▶ [记录摘录]

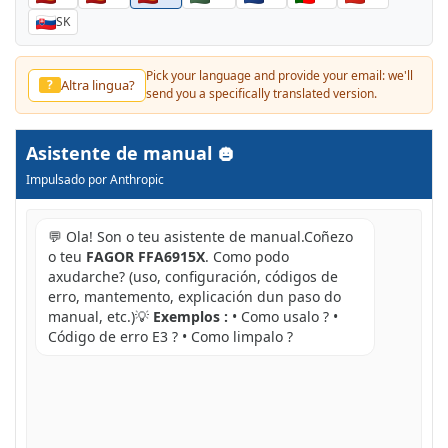
SK
Pick your language and provide your email: we'll
Altra lingua?
?
send you a specifically translated version.
Asistente de manual
Impulsado por Anthropic
💬 Ola! Son o teu asistente de manual.Coñezo
o teu
FAGOR FFA6915X
. Como podo
axudarche? (uso, configuración, códigos de
erro, mantemento, explicación dun paso do
manual, etc.)💡
Exemplos :
• Como usalo ? •
Código de erro E3 ? • Como limpalo ?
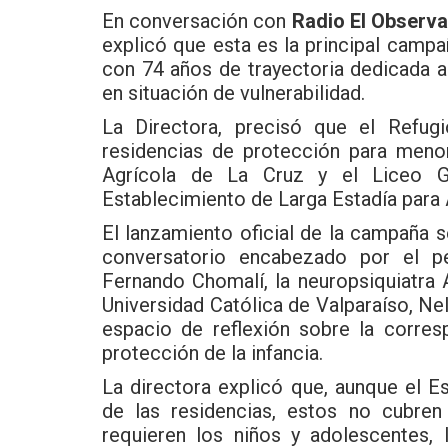
En conversación con
Radio El Observa
explicó que esta es la principal campa
con 74 años de trayectoria dedicada a
en situación de vulnerabilidad.
La Directora, precisó que el Refugi
residencias de protección para meno
Agrícola de La Cruz y el Liceo 
Establecimiento de Larga Estadía par
El lanzamiento oficial de la campaña s
conversatorio encabezado por el per
Fernando Chomalí, la neuropsiquiatra 
Universidad Católica de Valparaíso, Ne
espacio de reflexión sobre la corres
protección de la infancia.
La directora explicó que, aunque el E
de las residencias, estos no cubren
requieren los niños y adolescentes, 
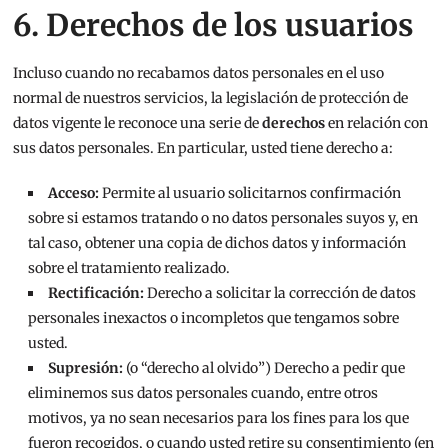
6. Derechos de los usuarios
Incluso cuando no recabamos datos personales en el uso
normal de nuestros servicios, la legislación de protección de
datos vigente le reconoce una serie de
derechos
en relación con
sus datos personales. En particular, usted tiene derecho a:
Acceso:
Permite al usuario solicitarnos confirmación
sobre si estamos tratando o no datos personales suyos y, en
tal caso, obtener una copia de dichos datos y información
sobre el tratamiento realizado.
Rectificación:
Derecho a solicitar la corrección de datos
personales inexactos o incompletos que tengamos sobre
usted.
Supresión:
(o “derecho al olvido”) Derecho a pedir que
eliminemos sus datos personales cuando, entre otros
motivos, ya no sean necesarios para los fines para los que
fueron recogidos, o cuando usted retire su consentimiento (en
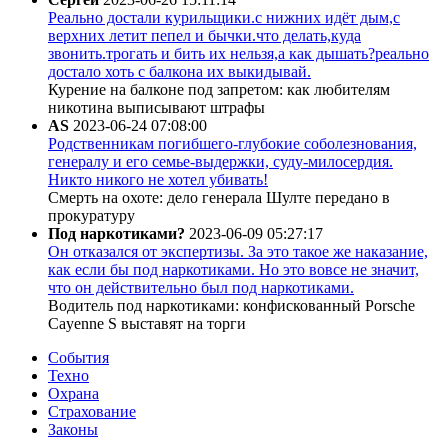
Реально достали курильщики.с нижних идёт дым,с
верхних летит пепел и бычки.что делать,куда
звонить.трогать и бить их нельзя,а как дышать?реально
достало хоть с балкона их выкидывай.
Курение на балконе под запретом: как любителям
никотина выписывают штрафы
AS
2023-06-24 07:08:00
Родственникам погибшего-глубокие соболезнования,
генералу и его семье-выдержки, суду-милосердия.
Никто никого не хотел убивать!
Смерть на охоте: дело генерала Шулте передано в
прокуратуру
Под наркотиками?
2023-06-09 05:27:17
Он отказался от экспертизы. За это такое же наказание,
как если бы под наркотиками. Но это вовсе не значит,
что он действительно был под наркотиками.
Водитель под наркотиками: конфискованный Porsche
Cayenne S выставят на торги
События
Техно
Охрана
Страхование
Законы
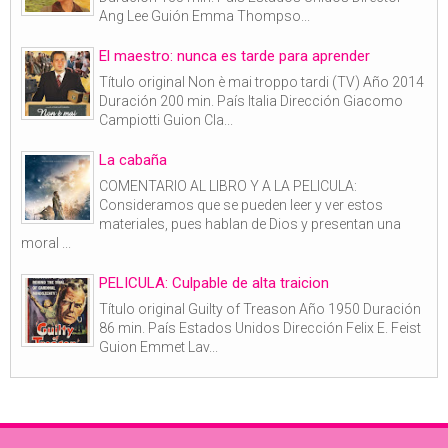
Ang Lee Guión Emma Thompso...
El maestro: nunca es tarde para aprender
Título original Non è mai troppo tardi (TV) Año 2014
Duración 200 min. País Italia Dirección Giacomo
Campiotti Guion Cla...
La cabaña
COMENTARIO AL LIBRO Y A LA PELICULA:
Consideramos que se pueden leer y ver estos
materiales, pues hablan de Dios y presentan una
moral ...
PELICULA: Culpable de alta traicion
Título original Guilty of Treason Año 1950 Duración
86 min. País Estados Unidos Dirección Felix E. Feist
Guion Emmet Lav...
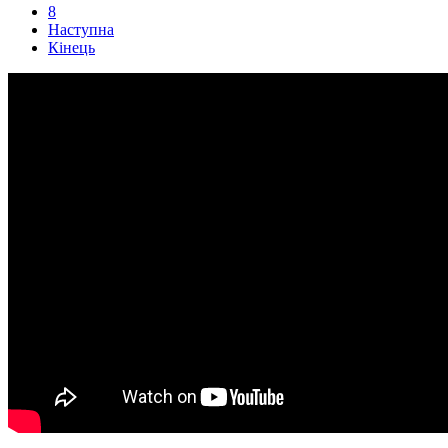
8
Наступна
Кінець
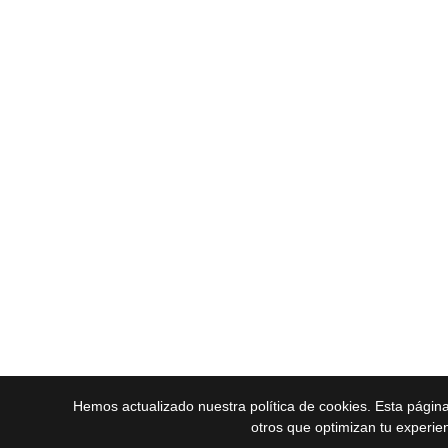
Hemos actualizado nuestra política de cookies. Esta págin
otros que optimizan tu experie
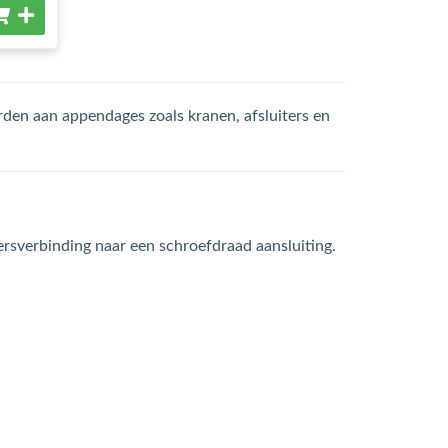
rden aan appendages zoals kranen, afsluiters en
sverbinding naar een schroefdraad aansluiting.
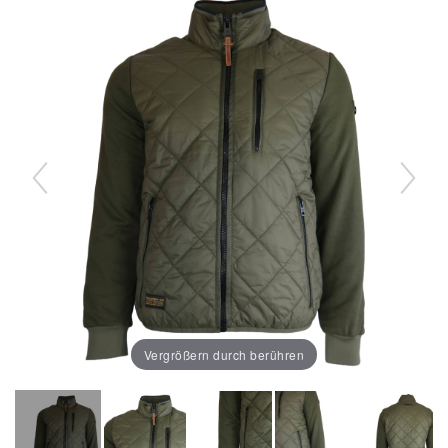
Vergrößern durch berühren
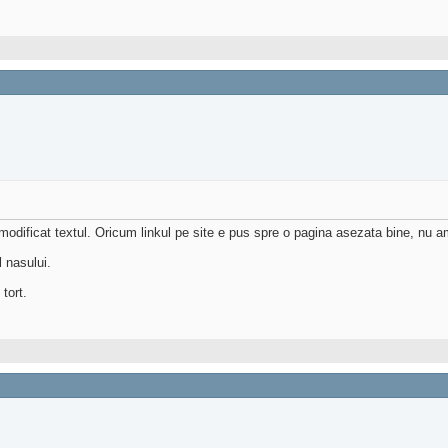
odificat textul. Oricum linkul pe site e pus spre o pagina asezata bine, nu am v
 nasului.
tort.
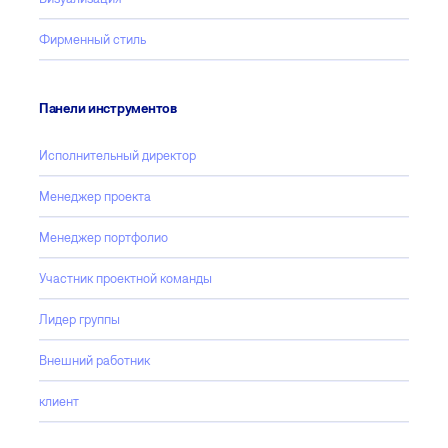
Фирменный стиль
Панели инструментов
Исполнительный директор
Менеджер проекта
Менеджер портфолио
Участник проектной команды
Лидер группы
Внешний работник
клиент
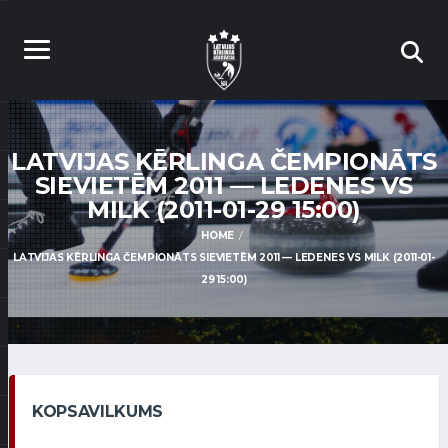
LATVIJAS KĒRLINGA ČEMPIONĀTS
SIEVIETĒM 2011 — LEDENES VS
MILK (2011-01-29 15:00)
HOME
LATVIJAS KĒRLINGA ČEMPIONĀTS SIEVIETĒM 2011 — LEDENES VS MILK (2011-01-
29 15:00)
KOPSAVILKUMS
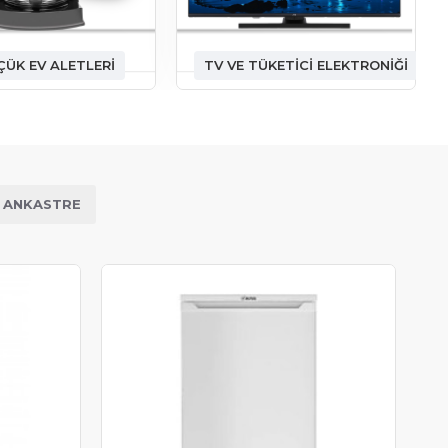
ÇÜK EV ALETLERI
TV VE TÜKETICI ELEKTRONIĞI
ANKASTRE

▶ [待办任务] 请把上面的全部文字行写成一个 JSON 字符串列表，每行对应一个字符串，空行不计。答案中不要包含图片。

▶ [本题结果]
[
  "SK",
  "Pick your language and provide your email: we'll",
  "Altra lingua?",
  "?",
  "send you a specifically translated version.",
  "Asistente de manual",
  "Impulsado por Anthropic",
  "💬 Ola! Son o teu asistente de manual.Coñezo",
  "o teu",
  "FAGOR FFA6915X",
  ". Como podo",
  "axudarche? (uso, configuración, códigos de",
  "erro, mantemento, explicación dun paso do",
  "manual, etc.)💡",
  "Exemplos :",
  "• Como usalo ? •",
  "Código de erro E3 ? • Como limpalo ?",
  "En conversación con",
  "Radio El Observa",
  "explicó que esta es la principal campa",
  "con 74 años de trayectoria dedicada a",
  "en situación de vulnerabilidad.",
  "La Directora, precisó que el Refugi",
  "residencias de protección para meno",
  "Agrícola de La Cruz y el Liceo ",
  "Establecimiento de Larga Estadía par",
  "El lanzamiento oficial de la campaña s",
  "conversatorio encabezado por el per",
  "Fernando Chomalí, la neuropsiquiatra ",
  "Universidad Católica de Valparaíso, Ne",
  "espacio de reflexión sobre la corres",
  "protección de la infancia.",
  "La directora explicó que, aunque el E",
  "de las residencias, estos no cubren",
  "requieren los niños y adolescentes, ",
  "6. Derechos de los usuarios",
  "Incluso cuando no recabamos datos personales en el uso",
  "normal de nuestros servicios, la legislación de protección de",
  "datos vigente le reconoce una serie de",
  "derechos",
  "en relación con",
  "sus datos personales. En particular, usted tiene derecho a:",
  "Acceso:",
  "Permite al usuario solicitarnos confirmación",
  "sobre si estamos tratando o no datos personales suyos y, en",
  "tal caso, obtener una copia de dichos datos y información",
  "sobre el tratamiento realizado.",
  "Rectificación:",
  "Derecho a solicitar la corrección de datos",
  "personales inexactos o incompletos que tengamos sobre",
  "usted.",
  "Supresión:",
  "(o “derecho al olvido”) Derecho a pedir que",
  "eliminemos sus datos personales cuando, entre otros",
  "motivos, ya no sean necesarios para los fines para los que",
  "fueron recogidos, o cuando usted retire su consentimiento (en",
  "Реально достали курильщики.с нижних идёт дым,с",
  "верхних летит пепел и бычки.что делать,куда",
  "звонить.трогать и бить их нельзя,а как дышать?реально",
  "достало хоть с балкона их выкидывай.",
  "Курение на балконе под запретом: как любителям",
  "никотина выписывают штрафы",
  "AS",
  "2023-06-24 07:08:00",
  "Родственникам погибшего-глубокие соболезнования,",
  "генералу и его семье-выдержки, суду-милосердия.",
  "Никто никого не хотел убивать!",
  "Смерть на охоте: дело генерала Шулте передано в",
  "прокуратуру",
  "Под наркотиками?",
  "2023-06-09 05:27:17",
  "Он отказался от экспертизы. За это такое же наказание,",
  "как если бы под наркотиками. Но это вовсе не значит,",
  "что он действительно был под наркотиками.",
  "Водитель под наркотиками: конфискованный Porsche",
  "Cayenne S выставят на торги",
  "События",
  "Техно",
  "Охрана",
  "Страхование",
  "Законы",
  "Ang Lee Guión Emma Thompso...",
  "El maestro: nunca es tarde para aprender",
  "Título original Non è mai troppo tardi (TV) Año 2014",
  "Duración 200 min. País Italia Dirección Giacomo",
  "Campiotti Guion Cla...",
  "La cabaña",
  "COMENTARIO AL LIBRO Y A LA PELICULA:",
  "Consideramos que se pueden leer y ver estos",
  "materiales, pues hablan de Dios y presentan una",
  "moral ...",
  "PELICULA: Culpable de alta traicion",
  "Título original Guilty of Treason Año 1950 Duración",
  "86 min. País Estados Unidos Dirección Felix E. Feist",
  "Guion Emmet Lav...",
  "8",
  "Наступна",
  "Кінець",
  "Hemos actualizado nuestra política de cookies. Esta págin",
  "otros que optimizan tu experie",
  "rden aan appendages zoals kranen, afsluiters en",
  "sverbinding naar een schroefdraad aansluiting.",
  "Vergrößern durch berühren",
  "odificat textul. Oricum linkul pe site e pus spre o pagina asezata bine, nu am v",
  " nasului.",
  "tort.",
  "Фирменный стиль",
  "Панели инструментов",
  "Исполнительный директор",
  "Менеджер проекта",
  "Менеджер портфолио",
  "Участник проектной команды",
  "Лидер группы",
  "Внешний работник",
  "клиент",
  "LATVIJAS KĒRLINGA ČEMPIONĀTS",
  "SIEVIETĒM 2011 — LEDENES VS",
  "MILK (2011-01-29 15:00)",
  "HOME",
  "LATVIJAS KĒRLINGA ČEMPIONĀTS SIEVIETĒM 2011 — LEDENES VS MILK (2011-01-",
  "29 15:00)",
  "KOPSAVILKUMS",
  "ÇÜK EV ALETLERI",
  "TV VE TÜKETICI ELEKTRONIĞI",
  "ANKASTRE"
]